[Aim of the exercise]
Which lines have the string "middle"? Copy all of them from the entries below.

##### Information shown #####

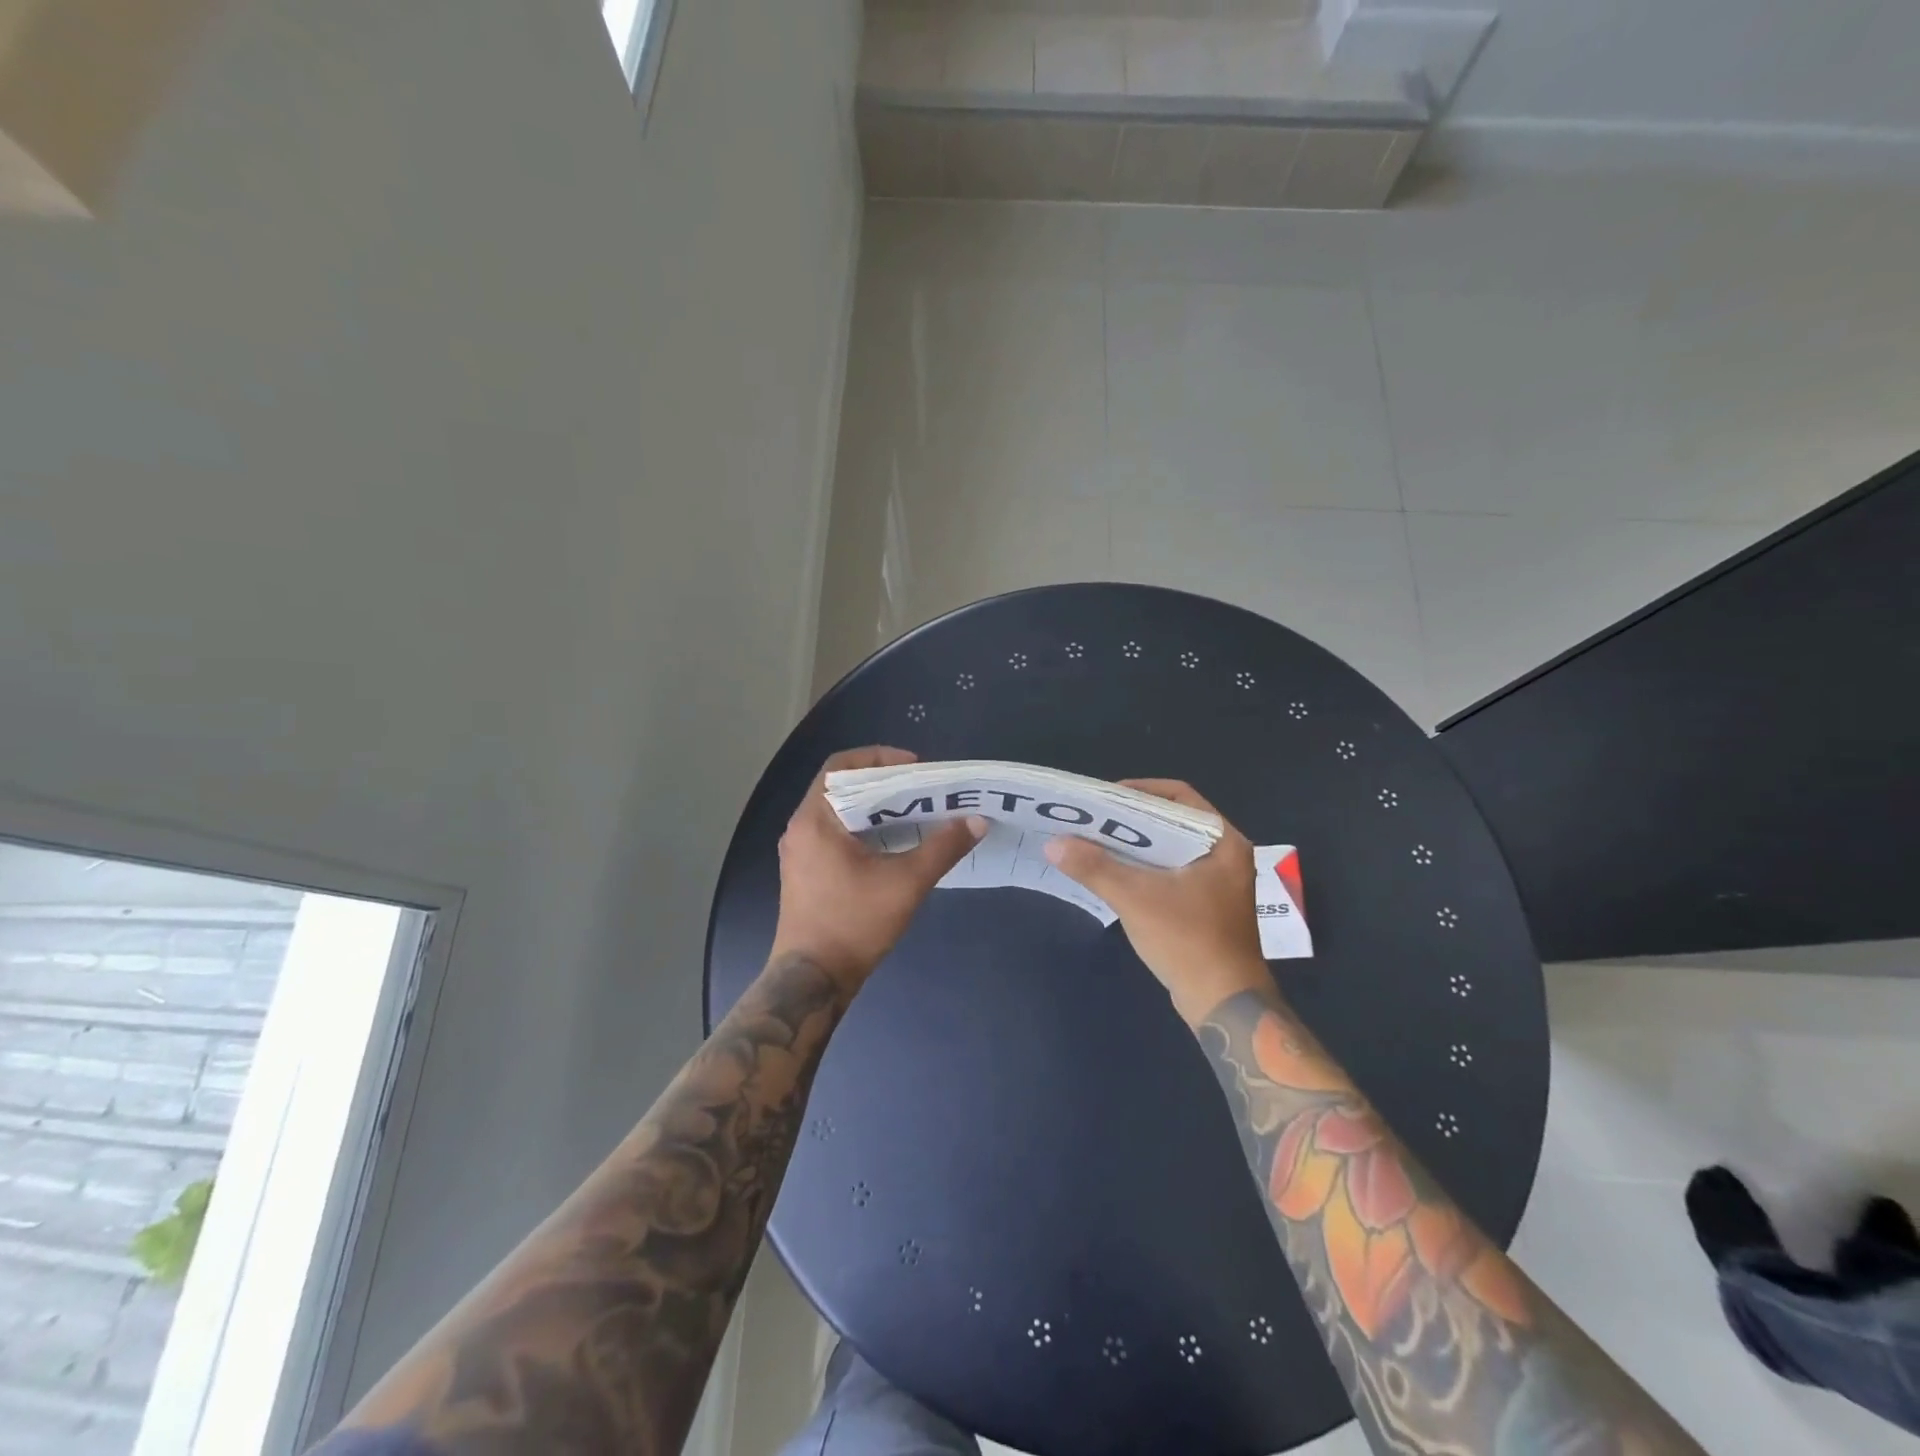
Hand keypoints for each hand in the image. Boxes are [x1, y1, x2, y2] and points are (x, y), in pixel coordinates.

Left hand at [770, 747, 984, 989]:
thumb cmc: (854, 924)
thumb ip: (943, 847)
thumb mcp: (906, 883)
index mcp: (815, 820)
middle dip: (883, 783)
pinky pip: (833, 832)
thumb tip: (976, 820)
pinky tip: (892, 842)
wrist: (812, 980)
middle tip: (921, 788)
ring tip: (913, 811)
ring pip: (838, 811)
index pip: (841, 766)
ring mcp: (799, 851)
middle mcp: (800, 828)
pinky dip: (862, 828)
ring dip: (874, 806)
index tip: (915, 767)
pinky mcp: (804, 871)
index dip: (879, 758)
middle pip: (841, 786)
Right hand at [1044, 779, 1269, 1023]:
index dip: (1139, 790)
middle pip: (1172, 820)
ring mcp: (1219, 881)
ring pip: (1170, 847)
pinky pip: (1172, 871)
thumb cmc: (1188, 940)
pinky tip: (1115, 872)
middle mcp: (1226, 854)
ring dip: (1135, 845)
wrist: (1223, 1003)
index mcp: (1223, 841)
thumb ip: (1094, 867)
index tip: (1105, 798)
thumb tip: (1053, 843)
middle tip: (1093, 818)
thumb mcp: (1135, 898)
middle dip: (1131, 818)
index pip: (1179, 795)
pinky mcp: (1207, 903)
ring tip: (1096, 840)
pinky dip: (1145, 867)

#####

[Exercise result]
middle dip: (883, 783)
middle tip: (921, 788)
middle mcp: (800, 828)
middle pip: (841, 786)
middle pip: (1172, 820)
middle mcp: (1226, 854)
middle tip: (1093, 818)
middle dip: (1131, 818)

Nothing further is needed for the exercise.